But the chief inspector was sympathetic to teachers’ complaints about their administrative workload. Many teachers, especially in primary schools, were expected to produce resources that took longer to make than to use, he said.

They wasted time at meetings with no agenda, burnt midnight oil producing work schemes and making individual records of children’s achievement that would not be looked at again. “I hate to agree with Doug (McAvoy) and Nigel (de Gruchy) but I do think they have a point,” he said.

Mr Woodhead called for primary teachers to be given more non-contact time to prepare classes and learn from others, indicating that this was more important than sticking to a strict policy of reducing all classes to a maximum of 30.

The teachers he saw in schools would rather teach a class of 33 with another adult than a class of 27 on their own, he said. If non-contact time was thrown in as well, this became “quite an attractive package”.

Mr Woodhead gave little support to calls for higher funding for schools. He said there was “no inspections evidence to suggest that schools were on the whole underfunded to do the job they were expected to do”.

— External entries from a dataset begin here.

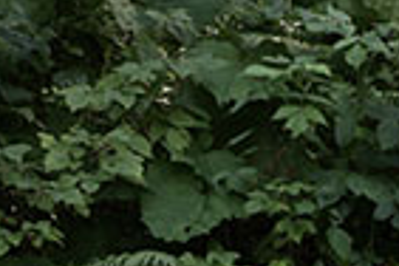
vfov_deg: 2.7
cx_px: 1152
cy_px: 913
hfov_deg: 4.0
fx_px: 5497
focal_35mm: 496
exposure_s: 1/1.3
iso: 100
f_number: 22
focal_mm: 70
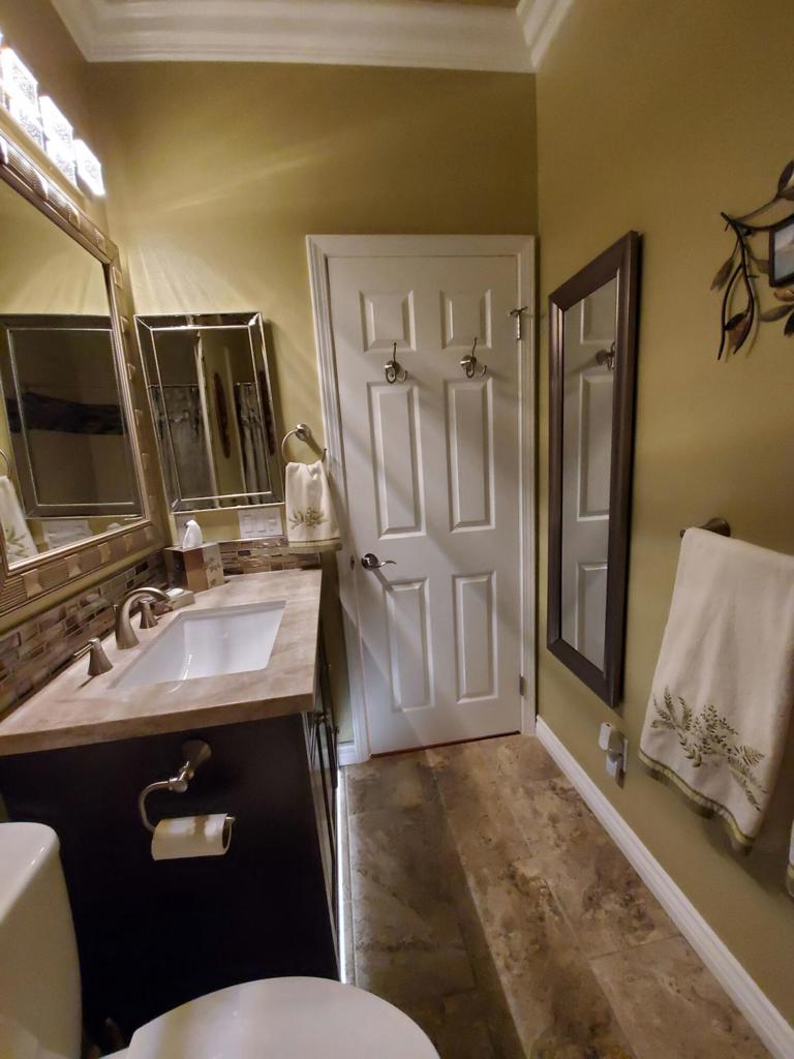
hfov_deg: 89.9
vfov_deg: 106.2
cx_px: 397
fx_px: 398
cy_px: 530
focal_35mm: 13
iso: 800
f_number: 2.2
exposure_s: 1/29
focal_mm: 1.8
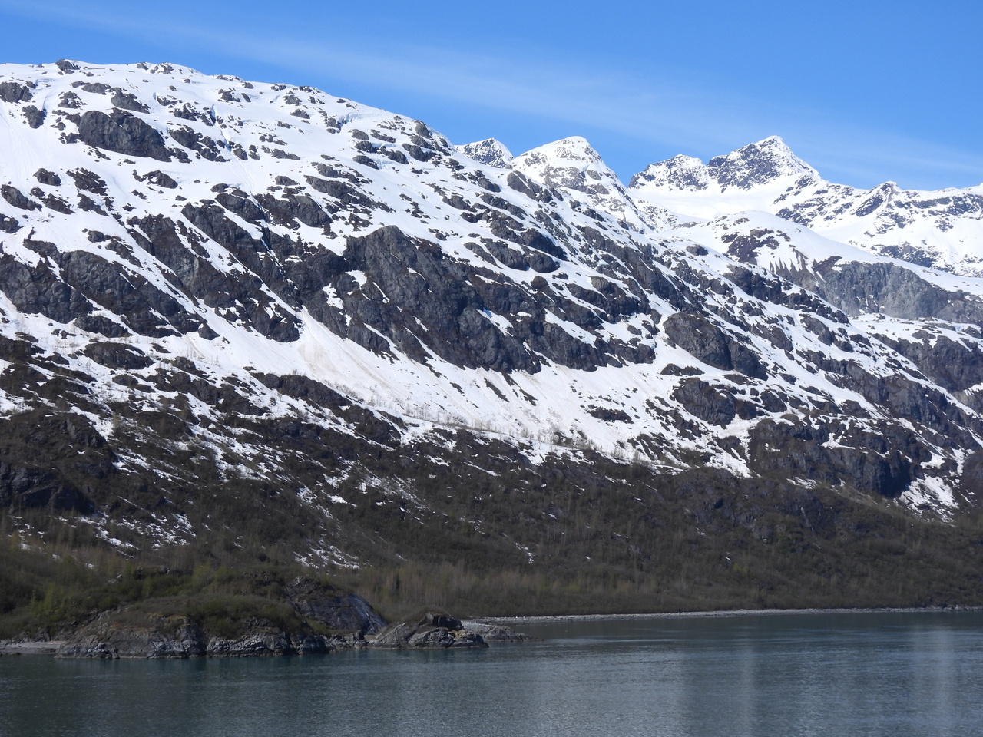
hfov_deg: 26.0
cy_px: 368
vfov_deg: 19.6
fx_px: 2130
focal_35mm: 75
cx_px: 492
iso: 100
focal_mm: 13.4
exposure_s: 1/2000
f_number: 4
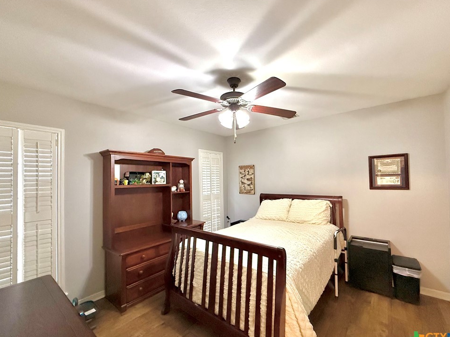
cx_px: 238
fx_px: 195
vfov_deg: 81.7
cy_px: 174
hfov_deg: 98.1
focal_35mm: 15
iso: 640
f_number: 2.2
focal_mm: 2.22
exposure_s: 1/60
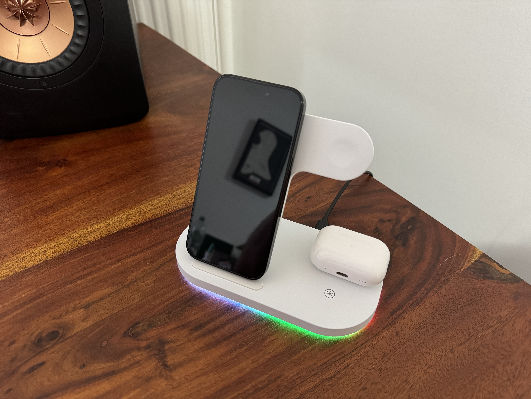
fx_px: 368
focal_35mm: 24
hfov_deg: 71.6
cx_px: 266
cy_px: 200
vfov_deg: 56.8
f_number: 1.78
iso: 800
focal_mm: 6.86
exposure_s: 1/48
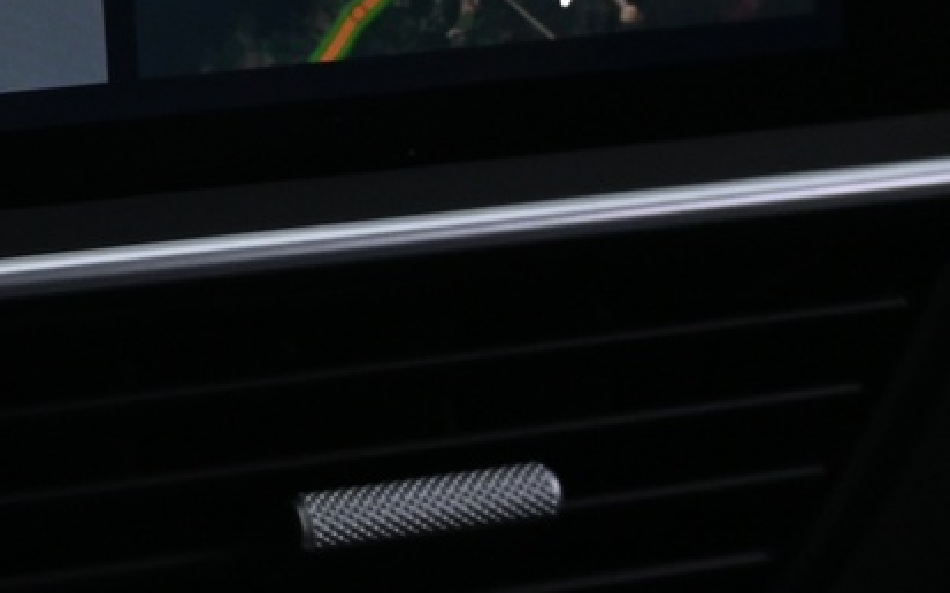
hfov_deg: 16.1
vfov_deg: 10.8
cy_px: -274
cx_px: -536
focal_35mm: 117
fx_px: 3029
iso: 720
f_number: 3.8
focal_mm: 19.5
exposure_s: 1/30
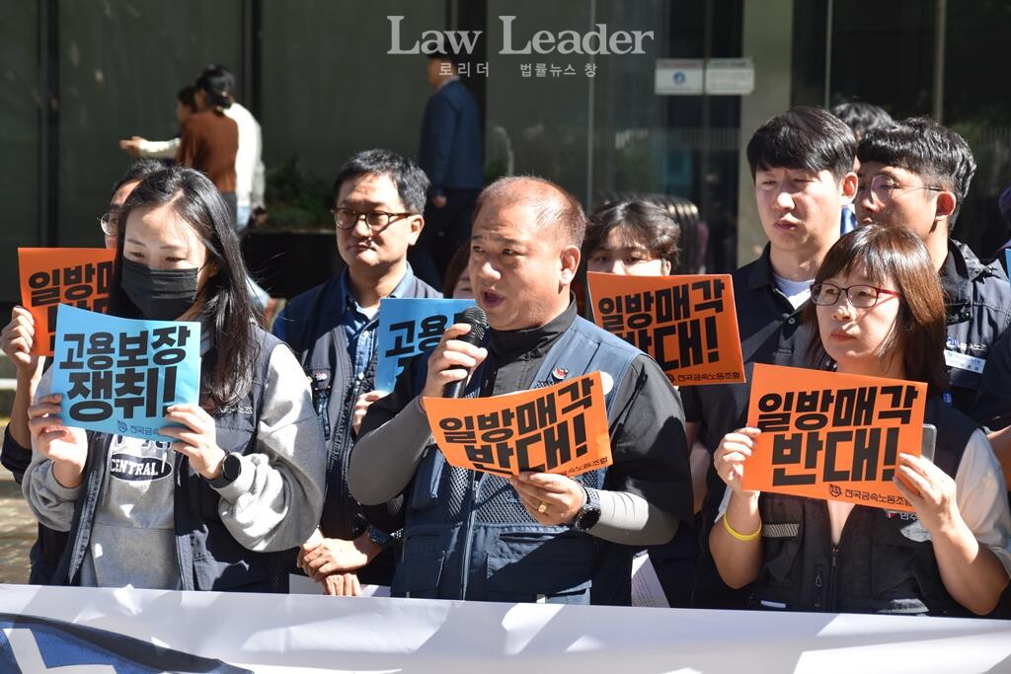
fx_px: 3623
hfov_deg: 15.9
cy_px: 337
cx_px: 506
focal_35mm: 129
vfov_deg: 10.6
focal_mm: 86
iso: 400
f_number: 8
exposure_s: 1/250
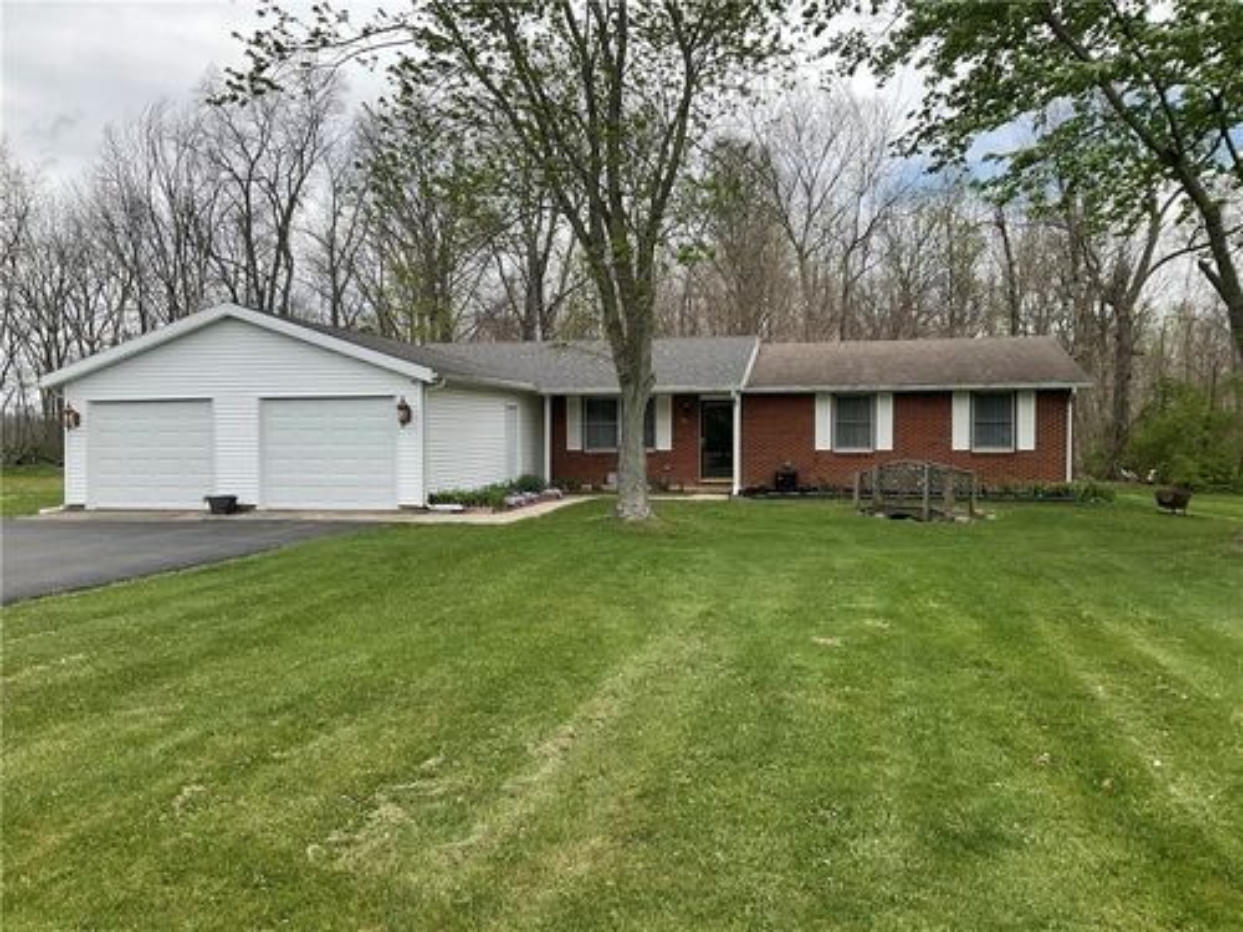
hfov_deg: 61.7
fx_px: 1041
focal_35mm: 29
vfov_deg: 48.2
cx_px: 622
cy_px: 466
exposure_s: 1/1311
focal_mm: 3
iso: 16
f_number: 1.8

One in 10 primary schools and a quarter of secondaries were judged by inspectors not to have enough books, but this could mean individual schools had not budgeted well or had to spend money maintaining expensive old buildings.

The chief inspector said that the question of whether schools would do better with more money was “difficult and intensely political”, and that he was happy to leave it to the politicians - although he could not “bottle out completely”.

New funding would enable schools to repair buildings, update equipment and reduce class sizes. But what mattered ultimately, he said, was “how teachers teach, not the quality of resources or the state of the building”.

Mr Woodhead did, however, argue for a more equitable distribution of resources to local education authorities and schools, stressing the differences in spending per pupil between authorities with similar needs and in the amounts they delegated to schools.